Ya huele a primavera. Tal vez escribir esto cuando la mitad norte de España lleva meses viviendo bajo la lluvia, las heladas y unas cantidades de nieve bastante superiores a las de estos últimos años no es lo más apropiado. Pero realmente, lo que huele es a primavera ciclista. En este deporte, la estación de las flores y las alergias no empieza en marzo sino a finales de febrero, con las clásicas.

Y hoy, una de estas pruebas ha hecho oficial su recorrido para la edición 2018. Nada menos que la París-Roubaix. El conocido como ‘Infierno del Norte’ que cada año nos regala varias de las mejores estampas de la temporada. Y eso que últimamente el cambio climático está propiciando que se disputen casi siempre en seco. Hace no tantos años se podía ver a los corredores llegar a meta cubiertos de barro hasta las cejas.

Un sector más

Huelga decir que el adoquín es el gran protagonista de la París-Roubaix. Tanto, que el trofeo que se entrega al vencedor es precisamente ese: un adoquín enorme para tener con orgullo en el salón de casa. Para esta edición, la organización de ASO ha preparado un recorrido de 257 kilómetros con un total de 29 sectores de pavés. Uno más que los superados en 2017. Eso sí, los kilómetros que se recorren sobre esta superficie disminuyen un poco: 54,5 frente a los 55 del año pasado.

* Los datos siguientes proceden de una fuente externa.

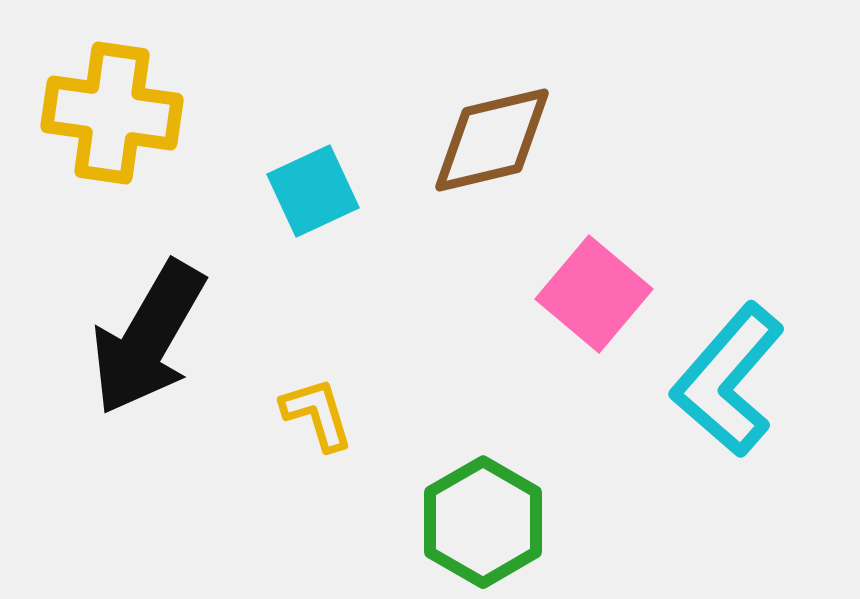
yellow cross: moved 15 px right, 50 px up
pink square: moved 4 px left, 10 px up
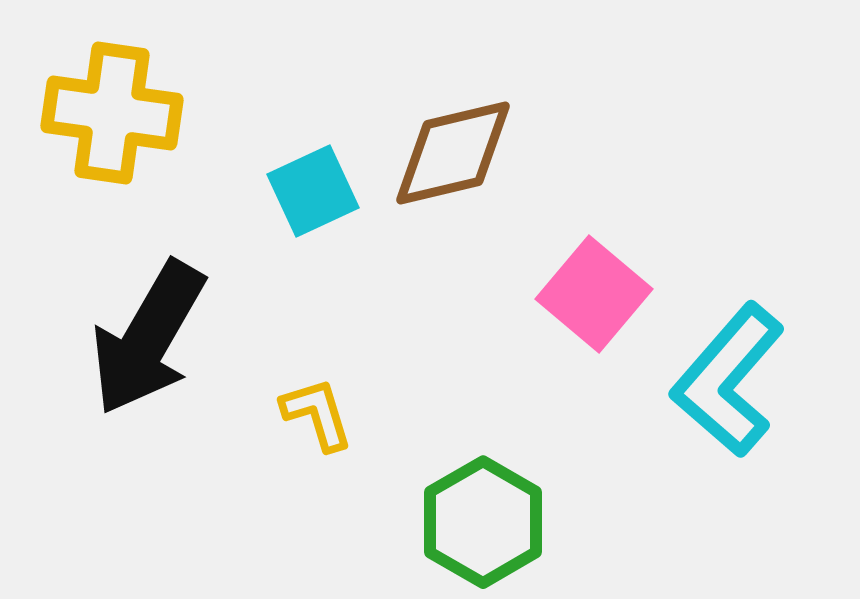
brown diamond: moved 39 px left, 13 px down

Pero sigue por encima de la media de los últimos diez años (52,8). El sector nuevo está situado entre Saint Hilaire y Saint-Vaast y será el quinto en el orden, por lo que llega al principio de la prueba y no se espera que sea decisivo. Tendrá, eso sí, 1.500 metros de longitud. Pero la parte que definirá la carrera será la de siempre: el bosque de Arenberg, Mons-en-Pévèle y el Carrefour de L’arbre. Tres sectores verdaderamente temibles.

Todos contra Quick Step

Ni que decir tiene que si hay un equipo a batir en las piedras, ése es el Quick Step. Los belgas han perdido a Boonen y también a Matteo Trentin, pero siguen teniendo un bloque tremendo: Niki Terpstra, Zdenek Stybar y un Philippe Gilbert que ahora quiere ganar el Adoquín, después de conquistar el Tour de Flandes el año pasado. Pero la cosa no acaba ahí, porque hay otro compañero suyo que también se ha propuesto triunfar en las clásicas de piedras: Fernando Gaviria.

Y eso sí que sería histórico. Ver a un colombiano triunfando en el santuario del ciclismo europeo y derribar otra barrera para el ciclismo de su país, al que cada vez le quedan menos techos por romper. El resto de rivales tampoco son ni mucho menos flojos. Sagan con un Bora-Hansgrohe hecho para él; un Greg Van Avermaet que en 2017 fue el gran ganador con cuatro clásicas, Vanmarcke, Kristoff, Geraint Thomas o Lars Boom son sólo algunos de los nombres que veremos delante cuando comiencen los empedrados. Las clásicas están aquí.